Review: ‘Cocaine Bear’ is an eighth out of 10


Syd, played by Ray Liotta, and his crew sets out to find Cocaine Bear. (Universal Pictures/TNS)

By Alexa Barraza, Social Media Director

It was impossible to avoid the social media marketing for Universal Pictures’s newest killer-animal movie, “Cocaine Bear,” which was theatrically released on Feb. 24. I mean, it practically sold me when they first tweeted, “I’m the bear who ate cocaine. This is my story,” followed by a trailer. I mean, who wouldn’t be? 

The film, directed by Elizabeth Banks, is very, (very) loosely based on a true story of a drug smuggler, Andrew Thornton, who traveled by plane with 880 pounds of cocaine and decided to throw it out into the air to avoid being trailed by the authorities, according to Variety.
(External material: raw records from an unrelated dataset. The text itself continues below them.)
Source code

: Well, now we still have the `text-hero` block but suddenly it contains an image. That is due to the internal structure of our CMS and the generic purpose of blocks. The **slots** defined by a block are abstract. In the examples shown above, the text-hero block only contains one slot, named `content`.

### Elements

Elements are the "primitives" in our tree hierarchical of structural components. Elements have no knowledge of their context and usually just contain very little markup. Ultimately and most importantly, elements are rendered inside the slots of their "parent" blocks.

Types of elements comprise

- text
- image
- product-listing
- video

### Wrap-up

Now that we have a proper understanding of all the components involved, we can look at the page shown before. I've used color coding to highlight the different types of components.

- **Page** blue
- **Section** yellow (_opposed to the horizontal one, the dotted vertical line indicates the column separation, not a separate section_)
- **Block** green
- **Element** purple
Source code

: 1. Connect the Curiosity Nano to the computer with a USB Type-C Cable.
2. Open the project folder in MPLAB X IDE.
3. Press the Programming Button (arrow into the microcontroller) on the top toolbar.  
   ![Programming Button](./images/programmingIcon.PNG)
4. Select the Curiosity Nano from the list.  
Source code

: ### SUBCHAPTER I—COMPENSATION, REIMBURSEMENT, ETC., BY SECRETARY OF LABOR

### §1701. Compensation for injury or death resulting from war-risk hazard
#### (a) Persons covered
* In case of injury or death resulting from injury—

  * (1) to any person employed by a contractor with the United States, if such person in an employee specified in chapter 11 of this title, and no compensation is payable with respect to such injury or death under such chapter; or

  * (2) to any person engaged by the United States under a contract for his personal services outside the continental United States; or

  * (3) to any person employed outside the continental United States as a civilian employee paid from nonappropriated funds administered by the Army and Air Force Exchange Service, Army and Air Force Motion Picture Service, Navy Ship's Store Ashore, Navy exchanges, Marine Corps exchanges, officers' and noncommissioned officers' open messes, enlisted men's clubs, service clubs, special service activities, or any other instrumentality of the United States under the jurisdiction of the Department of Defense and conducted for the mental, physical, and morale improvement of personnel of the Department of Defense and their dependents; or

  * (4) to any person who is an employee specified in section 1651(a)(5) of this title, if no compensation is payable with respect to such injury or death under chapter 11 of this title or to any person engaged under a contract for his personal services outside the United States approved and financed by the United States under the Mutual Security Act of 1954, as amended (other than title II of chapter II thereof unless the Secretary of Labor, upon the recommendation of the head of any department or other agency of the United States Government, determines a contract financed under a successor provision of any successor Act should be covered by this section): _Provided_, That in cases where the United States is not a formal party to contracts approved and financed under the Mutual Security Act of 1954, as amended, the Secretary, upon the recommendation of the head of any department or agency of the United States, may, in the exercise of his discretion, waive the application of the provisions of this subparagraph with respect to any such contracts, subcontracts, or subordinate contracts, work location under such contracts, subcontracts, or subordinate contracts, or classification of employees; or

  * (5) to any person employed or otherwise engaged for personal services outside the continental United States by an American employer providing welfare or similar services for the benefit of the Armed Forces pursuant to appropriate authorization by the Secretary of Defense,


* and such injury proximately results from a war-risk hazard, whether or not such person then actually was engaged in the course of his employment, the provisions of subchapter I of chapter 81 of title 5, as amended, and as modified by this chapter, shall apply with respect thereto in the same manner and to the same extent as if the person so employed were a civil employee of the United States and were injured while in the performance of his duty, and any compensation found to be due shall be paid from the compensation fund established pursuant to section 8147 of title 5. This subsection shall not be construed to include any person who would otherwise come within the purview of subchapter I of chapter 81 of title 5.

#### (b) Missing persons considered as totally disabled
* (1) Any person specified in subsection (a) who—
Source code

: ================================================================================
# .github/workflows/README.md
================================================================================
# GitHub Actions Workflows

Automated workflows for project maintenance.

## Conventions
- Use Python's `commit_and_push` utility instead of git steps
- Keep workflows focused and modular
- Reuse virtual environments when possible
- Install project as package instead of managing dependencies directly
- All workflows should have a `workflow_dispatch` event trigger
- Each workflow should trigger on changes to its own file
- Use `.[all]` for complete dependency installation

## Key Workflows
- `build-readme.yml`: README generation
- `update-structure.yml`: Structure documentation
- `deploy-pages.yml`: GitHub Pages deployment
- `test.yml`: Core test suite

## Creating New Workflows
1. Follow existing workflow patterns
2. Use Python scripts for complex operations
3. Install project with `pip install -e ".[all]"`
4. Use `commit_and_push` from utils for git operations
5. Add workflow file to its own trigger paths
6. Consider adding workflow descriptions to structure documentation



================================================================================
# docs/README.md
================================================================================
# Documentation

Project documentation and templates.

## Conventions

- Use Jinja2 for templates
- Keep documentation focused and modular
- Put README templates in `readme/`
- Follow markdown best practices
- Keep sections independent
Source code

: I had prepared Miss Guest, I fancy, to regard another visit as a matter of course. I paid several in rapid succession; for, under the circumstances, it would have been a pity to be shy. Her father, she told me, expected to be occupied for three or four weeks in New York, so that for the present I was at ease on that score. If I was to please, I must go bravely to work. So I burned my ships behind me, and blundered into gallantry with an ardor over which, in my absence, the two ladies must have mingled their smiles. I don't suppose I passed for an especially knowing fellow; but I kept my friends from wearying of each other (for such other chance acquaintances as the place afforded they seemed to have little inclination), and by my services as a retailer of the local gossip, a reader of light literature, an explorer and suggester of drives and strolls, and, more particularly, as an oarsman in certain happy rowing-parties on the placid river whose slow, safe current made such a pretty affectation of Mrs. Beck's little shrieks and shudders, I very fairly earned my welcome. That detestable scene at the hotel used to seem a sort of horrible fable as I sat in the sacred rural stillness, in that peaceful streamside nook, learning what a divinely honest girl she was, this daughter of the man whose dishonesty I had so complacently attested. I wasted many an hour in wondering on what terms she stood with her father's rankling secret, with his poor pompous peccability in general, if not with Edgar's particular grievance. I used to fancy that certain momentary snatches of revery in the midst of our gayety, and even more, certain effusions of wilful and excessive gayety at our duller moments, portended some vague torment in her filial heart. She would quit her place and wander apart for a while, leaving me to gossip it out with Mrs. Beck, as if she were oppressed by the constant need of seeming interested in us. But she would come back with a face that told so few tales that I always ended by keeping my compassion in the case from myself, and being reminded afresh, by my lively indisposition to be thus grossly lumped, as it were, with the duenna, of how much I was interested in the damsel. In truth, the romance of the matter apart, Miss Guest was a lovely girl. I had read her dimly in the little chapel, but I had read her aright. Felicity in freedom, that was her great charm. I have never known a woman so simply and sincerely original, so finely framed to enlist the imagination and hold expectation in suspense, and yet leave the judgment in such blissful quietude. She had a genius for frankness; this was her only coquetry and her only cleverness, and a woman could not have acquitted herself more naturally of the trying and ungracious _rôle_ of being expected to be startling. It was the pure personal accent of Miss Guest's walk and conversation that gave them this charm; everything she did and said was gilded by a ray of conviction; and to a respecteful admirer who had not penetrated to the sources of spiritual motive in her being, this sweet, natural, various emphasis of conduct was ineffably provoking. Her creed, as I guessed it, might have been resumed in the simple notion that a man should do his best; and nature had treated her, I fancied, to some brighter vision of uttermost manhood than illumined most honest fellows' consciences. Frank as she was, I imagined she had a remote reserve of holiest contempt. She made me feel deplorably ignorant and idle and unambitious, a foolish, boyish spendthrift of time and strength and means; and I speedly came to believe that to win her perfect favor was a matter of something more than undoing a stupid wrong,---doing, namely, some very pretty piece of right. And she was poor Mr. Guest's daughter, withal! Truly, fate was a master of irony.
He then attempted to parachute out with several pounds for himself; however, he wound up dead in a Knoxville, Tennessee driveway on Sept. 11, 1985. 

Several months later, a black bear was found dead due to a cocaine overdose in December 1985 in Chattahoochee National Forest. 

Banks commits to the beginning of the story similarly, with the same drug smuggler falling to his death in Knoxville after throwing out pounds of cocaine. This occurrence results in officers conducting a drug investigation; drug smugglers searching for their remaining product; a mother searching for her hooky daughter; and a bear introducing herself with pounds of cocaine, all within the same national forest. 

Just as it was initially advertised, the film was funny. I didn’t find myself laughing as hard as the rest of the audience at the theater. I also didn’t verbally poke at the movie’s plot, even though it invited viewers to, but I found myself chuckling throughout the movie. 

Kahyun Kim, social media star Scott Seiss and Margo Martindale’s characters are a highlight of the movie. When they attempt to run away from the bear, that scene shows a balance of humor and an homage to classic 1980s slasher movies, a genre that is always welcoming for me. (Although at some parts the humor felt a little too flat, it made up for it by adding more absurdity.) 

There are portions of the movie where the theme of family and friend is a bit forced. 

The subplot with Keri Russel’s character, who plays the mother out to look for her daughter, who was chased out into the woods by the bear felt as if it is simply there to increase the movie’s runtime. This is similar to the scenes with the drug smugglers Daveed, played by O’Shea Jackson Jr., and Eddie, played by Alden Ehrenreich. It definitely forced when they recognize their close friendship by the end of the movie with a classic, “You’re more than a drug dealer. You’re my friend, my best friend.” This theme serves its purpose to add conflict but not substance. 

Syd, one of Ray Liotta’s final roles, serves as a stronger character to represent this theme. He portrays the main drug smuggler on a mission to recover all of his missing product along with his son Eddie. It was surprising to see him portray his character with so much sentiment toward his broken relationship with his son and vice versa, given that this is a movie about a bear on cocaine. If I were to see more screen time with just Liotta’s character along with the bear and slightly less time with the other filler characters, I would’ve been happier. 

All in all, if you’re just looking for a time-wasting gorefest, this is the perfect movie for you.